The schema is lengthy but fairly straightforward:

  • The input/schema has a singleton/global header envelope named HDR, it is paired with a trailer envelope TRL. Therefore both envelopes specify min/max to 1.
  • Inside the global singleton header/trailer, we have unlimited repeats of an envelope named GRH, which is also paired with a trailer GRT.
  • Under GRH, we have unlimited repeats of NWR which is our streaming and transform target.
  • Each NWR can have two "loopy" children, SPU and SWR, each of which has unlimited repeats of child envelope, SPT and SWT, respectively.
  • Each envelope is a single line, thus no line_index or line_pattern is used.

Fixed-Length IDR Structure

See here for more details.

Migration from 'fixed-length' Schemas

If one looks at the documentation for the old fixed-length schema here, you notice fixed-length and fixedlength2 schemas are really similar!
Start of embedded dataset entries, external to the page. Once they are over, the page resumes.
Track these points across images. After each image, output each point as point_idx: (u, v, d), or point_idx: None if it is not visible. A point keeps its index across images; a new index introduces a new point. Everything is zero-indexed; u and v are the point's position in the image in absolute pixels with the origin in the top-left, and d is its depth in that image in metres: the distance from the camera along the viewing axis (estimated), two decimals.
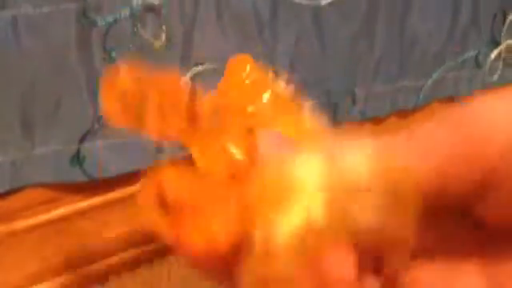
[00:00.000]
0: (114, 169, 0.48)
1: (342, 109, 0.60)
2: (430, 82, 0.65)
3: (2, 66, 0.41)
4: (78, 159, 0.46)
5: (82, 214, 0.50)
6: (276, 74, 0.29)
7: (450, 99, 0.69)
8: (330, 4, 0.53)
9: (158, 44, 0.46)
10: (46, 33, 0.41)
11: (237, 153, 0.25)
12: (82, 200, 0.50)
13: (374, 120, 0.64)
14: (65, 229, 0.50)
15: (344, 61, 0.57)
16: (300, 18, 0.53)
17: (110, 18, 0.43)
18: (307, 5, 0.52)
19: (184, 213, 0.24)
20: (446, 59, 0.65)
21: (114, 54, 0.44)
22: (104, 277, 0.53)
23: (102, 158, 0.47)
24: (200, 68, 0.49)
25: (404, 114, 0.66)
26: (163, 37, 0.46)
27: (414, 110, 0.66)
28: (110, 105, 0.25)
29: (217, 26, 0.49)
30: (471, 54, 0.67)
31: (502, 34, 0.68)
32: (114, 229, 0.52)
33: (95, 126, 0.46)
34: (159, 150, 0.49)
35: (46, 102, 0.43)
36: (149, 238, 0.52)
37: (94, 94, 0.45)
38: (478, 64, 0.68)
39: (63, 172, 0.47)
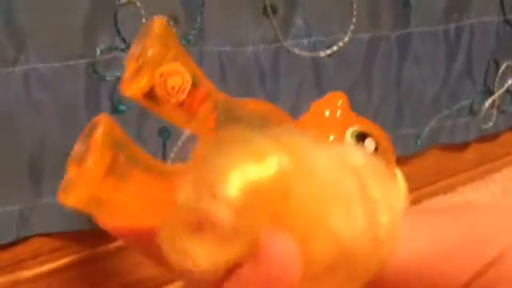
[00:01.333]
0: None
1: None
2: (427, 129, 0.66)
3: (13, 119, 0.42)
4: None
5: (88, 262, 0.51)
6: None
7: (448, 146, 0.71)
8: (328, 55, 0.55)
9: None
10: (56, 88, 0.43)
11: None
12: (88, 249, 0.50)
13: None
14: (71, 278, 0.50)
15: None
16: (300, 68, 0.55)
17: (117, 73, 0.45)
18: (307, 56, 0.54)
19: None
20: (442, 107, 0.67)
21: (121, 108, 0.46)
22: None
23: None
24: None
25: (403, 160, 0.68)
26: None
27: (413, 155, 0.68)
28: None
29: (220, 79, 0.50)
30: (466, 102, 0.68)
31: (495, 83, 0.69)
32: (121, 277, 0.52)
33: None
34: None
35: (55, 153, 0.44)
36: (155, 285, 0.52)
37: None
38: (472, 112, 0.69)
39: (70, 221, 0.47)
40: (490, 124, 0.72)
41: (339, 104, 0.33)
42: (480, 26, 0.66)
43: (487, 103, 0.70)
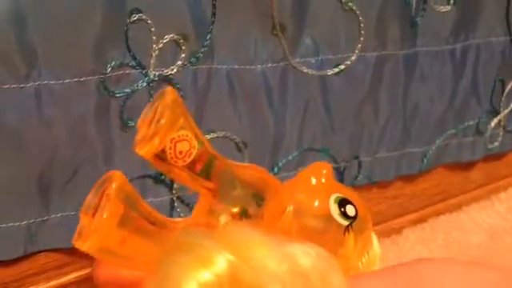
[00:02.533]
0: None
1: (348, 174, 0.61)
2: (433, 148, 0.66)
3: (24, 134, 0.42)
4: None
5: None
6: None
7: (454, 164, 0.71)
8: (336, 74, 0.56)
9: None
10: (67, 104, 0.43)
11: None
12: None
13: (380, 185, 0.65)
14: None
15: (349, 128, 0.59)
16: (308, 87, 0.55)
17: (127, 89, 0.45)
18: (315, 74, 0.55)
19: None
20: (448, 126, 0.67)
21: (130, 124, 0.46)
22: None
23: None
24: (212, 136, 0.51)
25: (409, 178, 0.68)
26: None
27: (419, 174, 0.68)
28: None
29: (228, 97, 0.51)
30: (472, 121, 0.69)
31: (501, 103, 0.70)
32: None
33: None
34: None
35: (64, 169, 0.45)
36: None
37: (109, 163, 0.46)
38: (478, 131, 0.69)
39: None
40: (496, 144, 0.72)
41: (324, 172, 0.36)
42: (486, 45, 0.66)
43: (493, 123, 0.70)
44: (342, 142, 0.59)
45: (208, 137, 0.51)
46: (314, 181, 0.37)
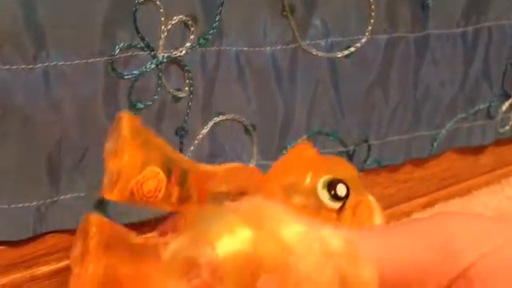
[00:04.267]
0: (133, 215, 0.49)
1: (357, 158, 0.61)
2: (443, 132, 0.66)
3: (32, 116, 0.42)
4: (102, 205, 0.48)
5: None
6: None
7: (464, 148, 0.70)
8: (346, 56, 0.55)
9: (181, 95, 0.48)
10: (76, 85, 0.43)
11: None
12: None
13: (390, 168, 0.65)
14: None
15: (359, 111, 0.59)
16: (317, 69, 0.55)
17: (136, 71, 0.45)
18: (324, 57, 0.54)
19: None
20: (459, 110, 0.66)
21: (139, 106, 0.46)
22: None
23: (122, 205, 0.48)
24: (221, 118, 0.51)
25: (419, 162, 0.68)
26: (186, 89, 0.48)
27: (429, 158, 0.68)
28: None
29: (237, 79, 0.50)
30: (483, 105, 0.68)
31: None
32: None
33: None
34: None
35: (73, 151, 0.45)
36: None
37: None
38: (489, 115, 0.69)
39: None
40: (507, 127, 0.71)
41: (309, 153, 0.36)
42: (498, 29, 0.65)
43: (504, 107, 0.70)
44: (352, 125, 0.59)
45: (217, 119, 0.51)
46: (298, 163, 0.36)
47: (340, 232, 0.27)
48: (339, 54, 0.55)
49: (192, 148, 0.50)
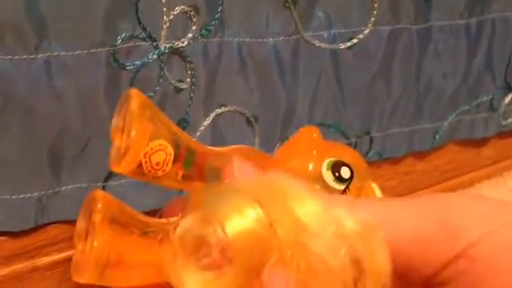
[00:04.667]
0: (137, 206, 0.49)
1: (359, 150, 0.61)
2: (445, 124, 0.66)
3: (34, 107, 0.42)
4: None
5: None
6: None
7: (466, 141, 0.70)
8: (348, 48, 0.55)
9: (183, 86, 0.48)
10: (77, 76, 0.43)
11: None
12: None
13: (391, 161, 0.65)
14: None
15: (361, 103, 0.59)
16: (320, 60, 0.54)
17: (138, 62, 0.45)
18: (327, 48, 0.54)
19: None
20: (461, 102, 0.66)
21: None
22: None
23: (126, 195, 0.48)
24: (223, 109, 0.51)
25: (421, 154, 0.67)
26: (188, 80, 0.48)
27: (431, 151, 0.67)
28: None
29: (239, 71, 0.50)
30: (485, 98, 0.68)
31: None
32: None
33: None
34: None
35: (75, 141, 0.45)
36: None
37: None
38: (492, 108, 0.69)
39: None
40: (510, 120, 0.71)
41: (314, 137, 0.36)
42: (502, 21, 0.65)
43: (507, 99, 0.69)
44: (354, 117, 0.59)
45: (219, 111, 0.51)
46: (304, 146, 0.36)
47: (355, 213, 0.26)
48: (342, 46, 0.54)
49: (193, 139, 0.50)
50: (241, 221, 0.25)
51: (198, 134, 0.50)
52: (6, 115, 0.41)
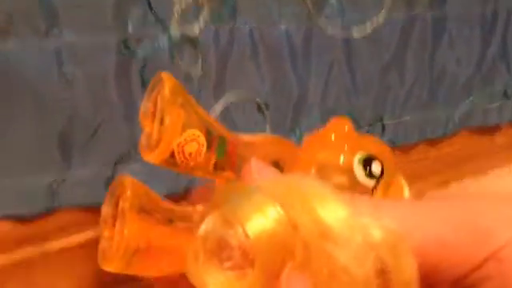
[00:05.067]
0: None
1: None
2: (459, 112, 0.65)
3: (44, 93, 0.42)
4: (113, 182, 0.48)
5: None
6: None
7: (479, 128, 0.69)
8: (362, 36, 0.54)
9: (194, 74, 0.47)
10: (88, 62, 0.43)
11: None
12: None
13: (403, 148, 0.65)
14: (97, 250, 0.51)
15: (374, 91, 0.58)
16: (332, 48, 0.54)
17: (149, 49, 0.45)
18: (339, 36, 0.53)
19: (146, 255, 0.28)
20: (475, 90, 0.66)
21: None
22: None
23: (136, 179, 0.48)
24: (233, 97, 0.50)
25: (433, 141, 0.67)
26: (199, 67, 0.47)
27: (443, 137, 0.67)
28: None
29: (251, 57, 0.50)
30: (499, 86, 0.67)
31: None
32: None
33: (131, 152, 0.47)
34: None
35: (85, 127, 0.44)
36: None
37: (131, 122, 0.46)
38: (506, 95, 0.68)
39: (98, 195, 0.48)
40: None
41: (346, 129, 0.35)
42: None
43: None
44: (366, 105, 0.58)
45: (229, 98, 0.50)
46: (334, 138, 0.36)
47: (380, 217, 0.25)
48: (355, 34, 0.54)
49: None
50: (262, 221, 0.24)
51: None
52: (16, 101, 0.41)
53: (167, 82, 0.29)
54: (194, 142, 0.29)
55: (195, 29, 0.46)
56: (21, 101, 0.41)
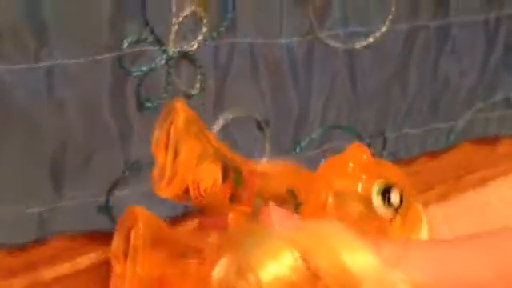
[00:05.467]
0: None
1: (372, 151, 0.58)
2: (460, 123, 0.63)
3: (34, 117, 0.39)
4: (106, 207, 0.45)
5: (108, 263, 0.48)
6: None
7: (480, 139, 0.68)
8: (364, 47, 0.52)
9: (192, 92, 0.45)
10: (80, 84, 0.40)
11: None
12: (109, 247, 0.48)
13: (404, 160, 0.63)
14: (91, 277, 0.48)
15: (376, 104, 0.56)
16: (334, 61, 0.52)
17: (145, 67, 0.42)
18: (342, 48, 0.51)
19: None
20: (477, 100, 0.64)
21: (148, 105, 0.43)
22: None
23: (131, 204, 0.46)
24: (232, 115, 0.48)
25: (434, 154, 0.65)
26: (197, 85, 0.45)
27: (444, 150, 0.65)
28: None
29: (251, 73, 0.48)
30: (502, 95, 0.65)
31: None
32: None
33: (125, 174, 0.45)
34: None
35: (77, 154, 0.42)
36: None
37: (125, 143, 0.44)
38: (508, 105, 0.66)
39: (91, 221, 0.45)
40: None
41: (364, 157, 0.34)
42: None
43: None
44: (368, 118, 0.56)
45: (228, 116, 0.48)
46: (352, 166, 0.34)
47: (412, 274, 0.24)
48: (358, 45, 0.52)
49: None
50: (276, 268, 0.23)
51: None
52: (5, 127, 0.39)
53: (181, 111, 0.27)
54: (209, 178, 0.28)
55: (193, 45, 0.44)
56: (9, 126, 0.39)
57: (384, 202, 0.33)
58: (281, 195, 0.31)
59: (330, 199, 0.33)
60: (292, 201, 0.31)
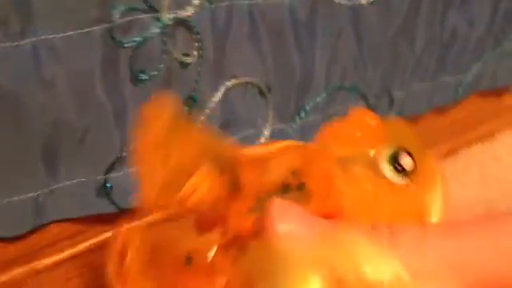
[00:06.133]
0: None
1: (378, 111, 0.56)
2: (469, 75, 0.61)
3: (23, 98, 0.36)
4: (105, 190, 0.42)
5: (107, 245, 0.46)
6: None
7: (486, 92, 0.65)
8: (370, 3, 0.49)
9: (189, 60, 0.42)
10: (69, 59, 0.37)
11: None
12: (108, 231, 0.46)
13: (411, 118, 0.60)
14: (91, 262, 0.46)
15: (382, 62, 0.53)
16: (339, 18, 0.48)
17: (138, 38, 0.39)
18: (347, 4, 0.48)
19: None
20: (486, 51, 0.61)
21: (142, 77, 0.40)
22: None
23: (130, 185, 0.43)
24: (233, 82, 0.45)
25: (441, 110, 0.63)
26: (195, 53, 0.42)
27: (452, 106, 0.63)
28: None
29: (251, 37, 0.44)
30: (510, 44, 0.62)
31: None
32: None
33: (123, 153, 0.42)
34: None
35: (71, 135, 0.39)
36: None
37: (121, 120, 0.41)
38: None
39: (90, 204, 0.43)
40: None
41: (369, 122, 0.32)
42: None
43: None
44: (374, 76, 0.53)
45: (229, 84, 0.45)
46: (359, 135, 0.32)
47: (429, 266, 0.23)
48: (363, 1, 0.48)
49: (202, 118, 0.44)
50: None
51: (207, 111, 0.44)
52: None
53: (166, 114, 0.24)
54: (201, 188, 0.26)
55: (189, 11, 0.40)
56: None
57: (395, 169, 0.30)
58: (283, 180, 0.28)
59: (336, 172, 0.30)
60: (295, 182, 0.29)
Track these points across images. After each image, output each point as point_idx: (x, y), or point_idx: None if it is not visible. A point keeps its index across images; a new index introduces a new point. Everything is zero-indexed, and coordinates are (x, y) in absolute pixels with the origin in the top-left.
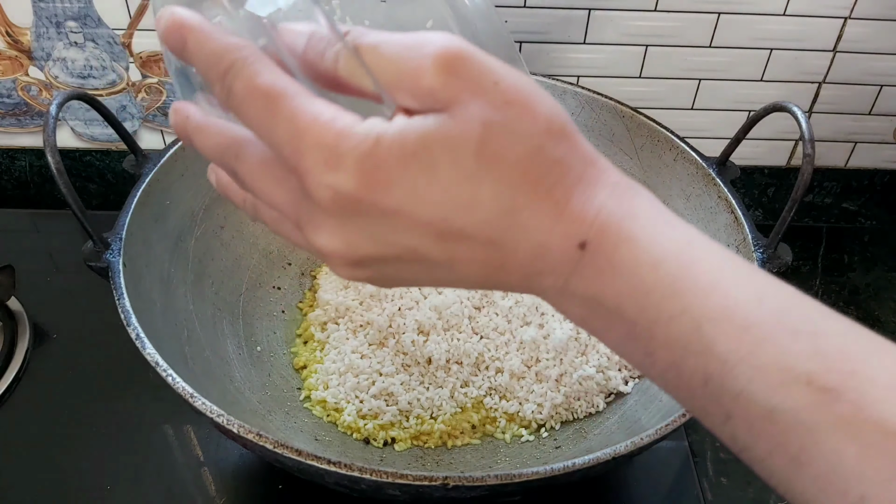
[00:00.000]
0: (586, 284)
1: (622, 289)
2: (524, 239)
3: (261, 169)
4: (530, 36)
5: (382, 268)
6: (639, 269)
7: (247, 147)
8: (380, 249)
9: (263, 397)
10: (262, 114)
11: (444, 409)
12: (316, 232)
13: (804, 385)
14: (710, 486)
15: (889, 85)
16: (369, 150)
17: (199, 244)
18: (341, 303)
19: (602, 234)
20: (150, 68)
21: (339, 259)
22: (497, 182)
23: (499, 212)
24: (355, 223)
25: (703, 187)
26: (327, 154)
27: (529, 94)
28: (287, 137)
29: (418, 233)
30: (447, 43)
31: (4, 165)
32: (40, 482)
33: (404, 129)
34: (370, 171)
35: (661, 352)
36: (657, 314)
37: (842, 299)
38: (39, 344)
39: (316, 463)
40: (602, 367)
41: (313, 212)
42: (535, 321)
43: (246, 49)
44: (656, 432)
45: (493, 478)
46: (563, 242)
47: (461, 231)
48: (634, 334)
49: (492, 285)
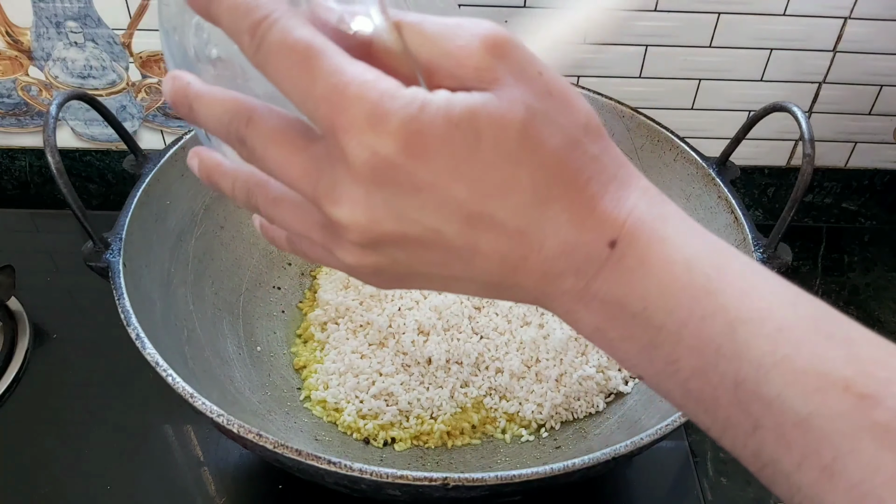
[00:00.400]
0: (610, 286)
1: (651, 290)
2: (553, 234)
3: (277, 134)
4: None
5: (396, 252)
6: (671, 269)
7: (261, 111)
8: (402, 227)
9: (263, 397)
10: (298, 68)
11: (444, 409)
12: (337, 202)
13: (841, 391)
14: (710, 486)
15: (889, 85)
16: (414, 114)
17: (199, 244)
18: (341, 303)
19: (634, 233)
20: (150, 68)
21: (356, 234)
22: (536, 169)
23: (533, 200)
24: (384, 194)
25: (703, 187)
26: (370, 111)
27: (569, 89)
28: (325, 93)
29: (447, 212)
30: (494, 27)
31: (4, 165)
32: (40, 482)
33: (450, 99)
34: (413, 136)
35: (688, 357)
36: (687, 315)
37: (842, 299)
38: (39, 344)
39: (316, 463)
40: (602, 367)
41: (337, 179)
42: (535, 321)
43: (282, 5)
44: (656, 432)
45: (493, 478)
46: (592, 240)
47: (491, 216)
48: (657, 341)
49: (503, 288)
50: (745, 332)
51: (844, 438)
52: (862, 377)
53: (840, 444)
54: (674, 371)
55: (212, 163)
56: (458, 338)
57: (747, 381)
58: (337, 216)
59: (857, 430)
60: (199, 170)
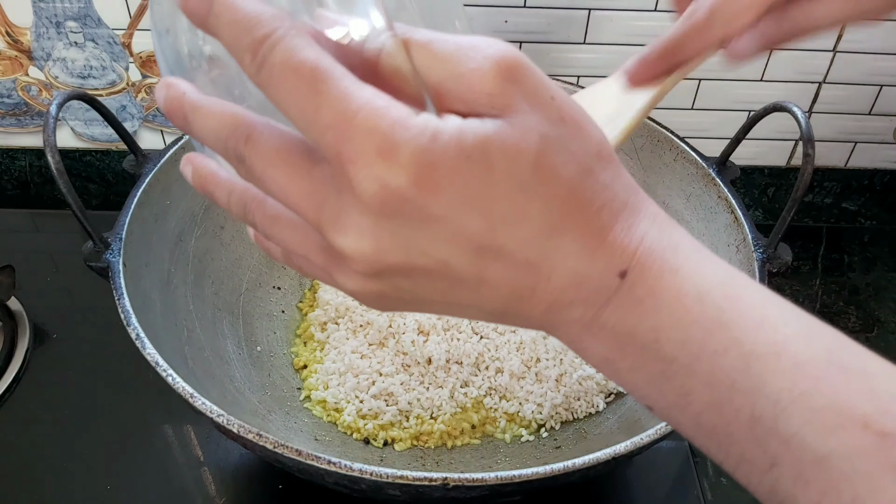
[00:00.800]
0: (619, 317)
1: (662, 321)
2: (562, 265)
3: (278, 155)
4: (530, 36)
5: (401, 282)
6: (683, 300)
7: (260, 129)
8: (410, 259)
9: (263, 397)
10: (303, 92)
11: (444, 409)
12: (342, 231)
13: (860, 428)
14: (710, 486)
15: (889, 85)
16: (426, 145)
17: (199, 244)
18: (341, 303)
19: (645, 263)
20: (150, 68)
21: (360, 265)
22: (548, 199)
23: (544, 231)
24: (391, 226)
25: (703, 187)
26: (381, 142)
27: (582, 115)
28: (332, 120)
29: (456, 245)
30: (507, 50)
31: (4, 165)
32: (40, 482)
33: (462, 128)
34: (425, 169)
35: (701, 391)
36: (700, 349)
37: (842, 299)
38: (39, 344)
39: (316, 463)
40: None
41: (343, 208)
42: None
43: (286, 21)
44: (656, 432)
45: (493, 478)
46: (603, 270)
47: (501, 248)
48: (669, 373)
49: (509, 316)
50: (760, 367)
51: (864, 478)
52: (880, 414)
53: (860, 484)
54: (686, 404)
55: (206, 172)
56: (458, 338)
57: (764, 418)
58: (341, 245)
59: (878, 470)
60: (192, 179)
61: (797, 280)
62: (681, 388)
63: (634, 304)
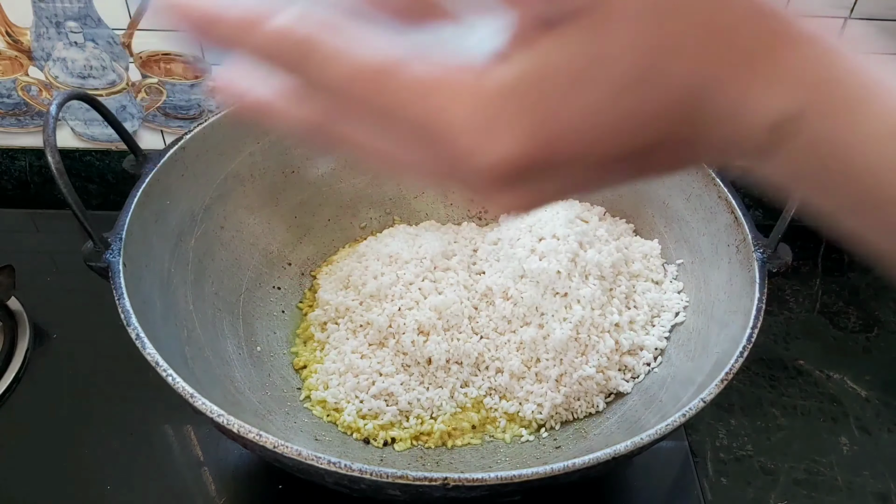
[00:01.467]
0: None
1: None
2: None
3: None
4: None
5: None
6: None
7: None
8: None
9: (263, 397)
10: (375, 98)
11: (444, 409)
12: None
13: None
14: (710, 486)
15: None
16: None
17: (199, 244)
18: (341, 303)
19: (827, 95)
20: (150, 68)
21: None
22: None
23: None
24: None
25: (703, 187)
26: (475, 104)
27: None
28: (418, 116)
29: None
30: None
31: (4, 165)
32: (40, 482)
33: (561, 38)
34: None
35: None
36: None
37: (842, 299)
38: (39, 344)
39: (316, 463)
40: (602, 367)
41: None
42: (534, 321)
43: (310, 17)
44: (656, 432)
45: (493, 478)
46: (772, 111)
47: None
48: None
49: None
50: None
51: None
52: None
53: None
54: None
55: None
56: (458, 338)
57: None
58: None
59: None
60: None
61: (797, 280)
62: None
63: (822, 143)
It certainly makes migration incredibly trivial:

  • For single-row envelope based schema, migrating from fixed-length schema to fixedlength2 schema requires only 1 change:

    "parser_settings": {
        "version": "omni.2.1",
        "file_format_type": "fixed-length"   ===> change it to "fixedlength2", yes the "-" is gone.
    }
    
  • For multi-row envelope based schema, migrating from fixed-length schema to fixedlength2 schema requires 2 changes:

    • Change 1: the same parser_settings.file_format_type change mentioned above.
    • Change 2:
      "file_declaration": {
          "envelopes" : [
              {
                  "by_rows": 11,          ===> change it to "rows".
                  "columns": [
                      ...
                      ...
                  ]
              }
          ]
      },
      
  • For header/footer envelope based schema, migrating from fixed-length schema to fixedlength2 schema requires 3 changes:

    • Change 1: the same parser_settings.file_format_type change mentioned above.
    • Change 2:
      "file_declaration": {
          "envelopes" : [
              {
                  "by_header_footer": { "header": "^A010", "footer": "^A999" },
                  ...
              }
          ]
      },
      
      Any mentioning of "by_header_footer": { "header": "^A010", "footer": "^A999" } changes to "header": "^A010", "footer": "^A999". Basically remove the by_header_footer field, and move header and footer one level up:
      "file_declaration": {
          "envelopes" : [
              {
                  "header": "^A010", "footer": "^A999",
                  ...
              }
          ]
      },
      
    • Change 3:
      "file_declaration": {
          "envelopes" : [
              {
                  "not_target": true,
                  ...
              }
              {
                  ...
              }
          ]
      },
      
      Any mentioning of "not_target": true, remove that line. Any envelope that doesn't have "not_target": true (there should be one and only one of such envelope), add a line "is_target": true to it:
      "file_declaration": {
          "envelopes" : [
              {
                  ...
              }
              {
                  "is_target": true,
                  ...
              }
          ]
      },
      

That's all the migration changes needed!